Abstract

Conventional dogma suggests that management of urethral pathology should not be conducted in the same setting as prosthetic urologic procedures. Recent rare reports of successful urethral repair at the time of device implantation have shown promise. We report our initial favorable experience with synchronous urethroplasty (SU) during urologic implant surgery for patients with urethral injury or other pathology. We retrospectively reviewed patients undergoing inflatable penile prosthesis (IPP) or artificial urinary sphincter (AUS) with SU (2010-2018).
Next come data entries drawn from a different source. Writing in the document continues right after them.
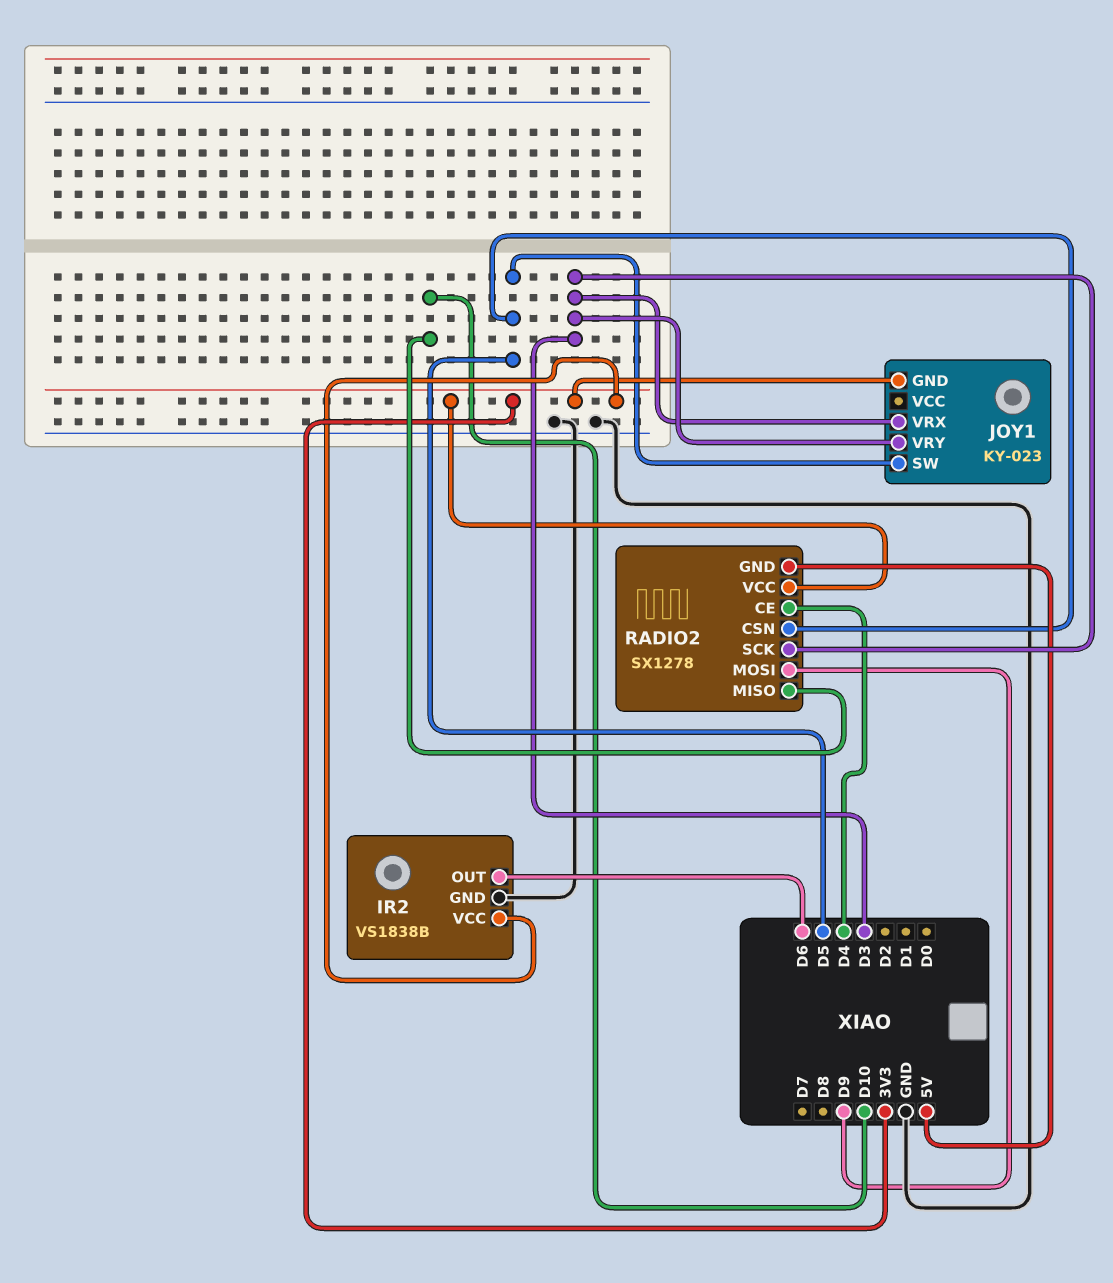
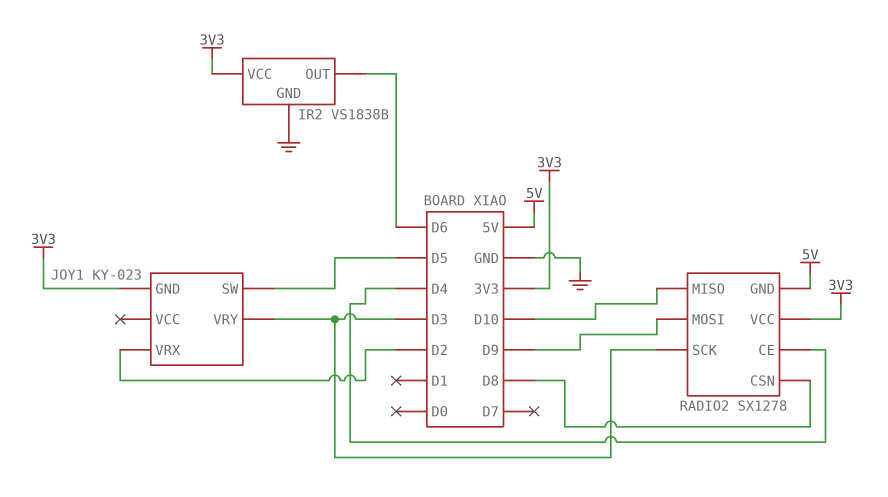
JOY1 pin VRX: D3 -> D2
RADIO2 pin CSN: D5 -> D8

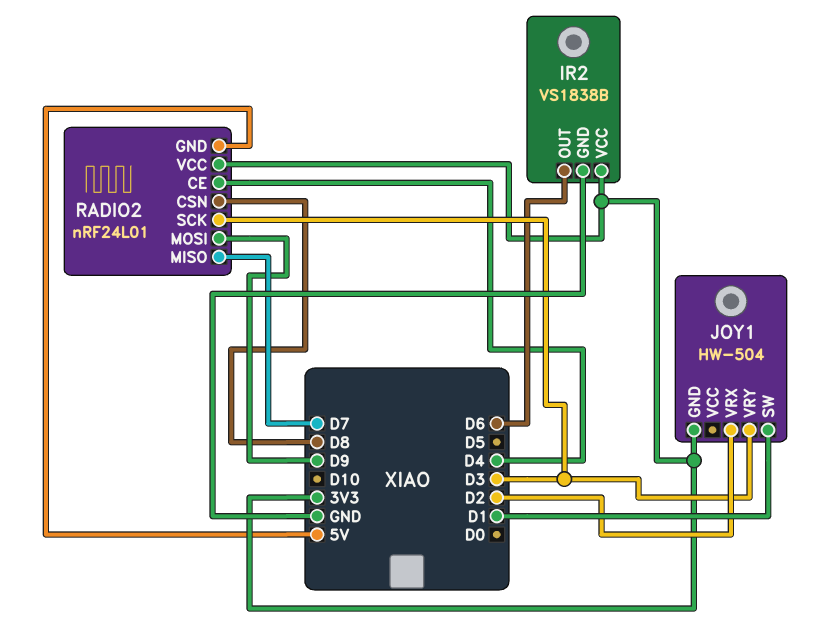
JOY1: KY-023 -> HW-504
JOY1 pin SW: D5 -> D1
RADIO2: SX1278 -> nRF24L01
RADIO2 pin MISO: D10 -> D7

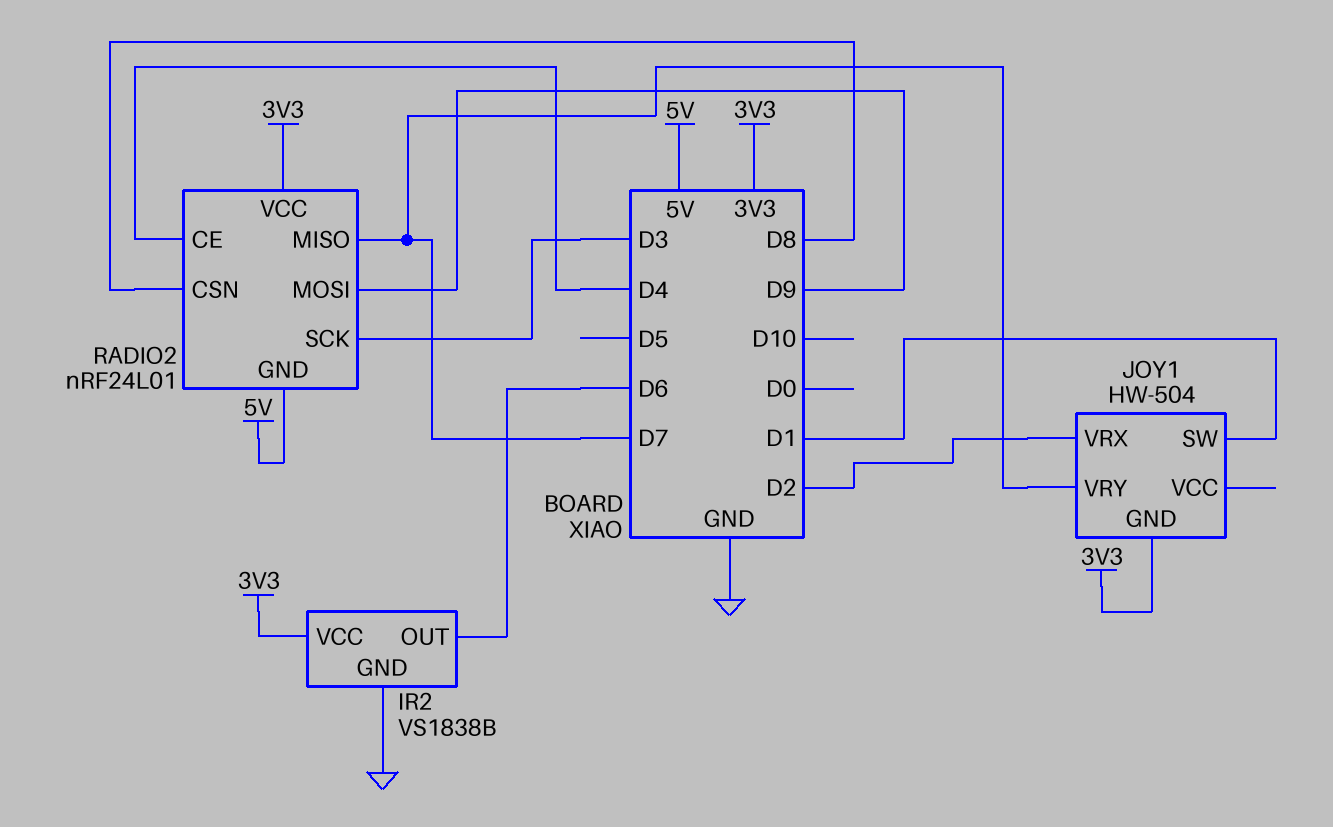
JOY1 pin VRY: D3 -> D7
Success was defined as absence of complication, urethral stricture and revision surgery. From our database of over 1200 urologic prosthetic patients, we identified seven patients who underwent SU as either (a) “damage control” for intraoperative urethral injury (4/7), or (b) planned repair of urethral abnormality (3/7). Three patients underwent concomitant IPP, four patients had an AUS and one patient had a sling. Urethral injury occurred during urethral dissection (two multiple prior AUS with erosion) or corporal dilation (one recurrent priapism). Planned SU was performed in patients with urethral diverticulum (AUS), urethral stricture (distal bulb repaired with buccal graft and IPP pump revision) and urethroscrotal fistula (pre-existing AUS/IPP with IPP pump revision). Patients were managed postoperatively with suprapubic tube (85.7%, 6/7) or urethral Foley (14.3%, 1/7) for a median of 4 weeks (range 2-6). No patients developed prosthetic infection or urethral stricture during a median follow-up of 38 months (range 4.5-85).